START Source passage

Asked by: Iain Stewart (Conservative - Milton Keynes South)

Question to the HM Treasury:

To ask Mr Chancellor of the Exchequer, what amount of corporation tax was paid by soft drinks manufacturers in the latest financial year for which figures are available.

Answered by David Gauke

Corporation Tax payable for accounting periods ending in the financial year 2013-14 for companies manufacturing soft drinks, and producing mineral water is estimated to be about £70 million. This estimate is based on those classified under the Standard Industrial Classification (SIC) 2007 code 11070 (Manufacture of soft drinks; production of mineral waters and other bottled waters) plus those manufacturing soft drinks who are classified elsewhere. This is the latest year available.


Written Question
Soft Drinks: Taxation
Wednesday 20th April 2016

Asked by: Iain Stewart (Conservative - Milton Keynes South)

Question to the HM Treasury:

To ask Mr Chancellor of the Exchequer, if he will publish modelling conducted by his Department on the potential effect of the soft drinks industry levy on corporation tax receipts.

Answered by Damian Hinds - Minister of State (Education)

END Source passage

Exercise directions: In the Treasury questions, why does the reply on corporation tax paid by soft drinks manufacturers give a figure for the financial year 2013-14?

START Source information

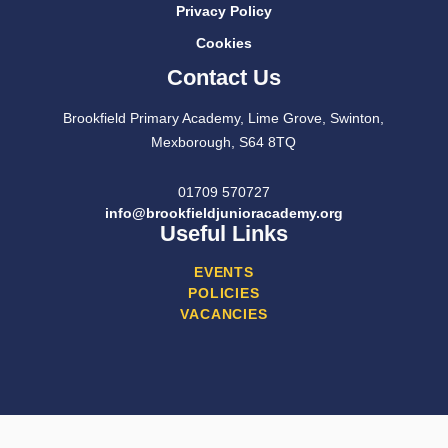
Privacy Policy
Cookies
Contact Us
Brookfield Primary Academy, Lime Grove, Swinton,
Mexborough, S64 8TQ
01709 570727
info@brookfieldjunioracademy.org
Useful Links
EVENTS
POLICIES
VACANCIES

END Source information

Reply to the exercise: The question asked for the amount paid in the latest financial year for which figures are available. The reply states that 2013-14 is the latest year available, so its estimate of about £70 million covers accounting periods ending in that year.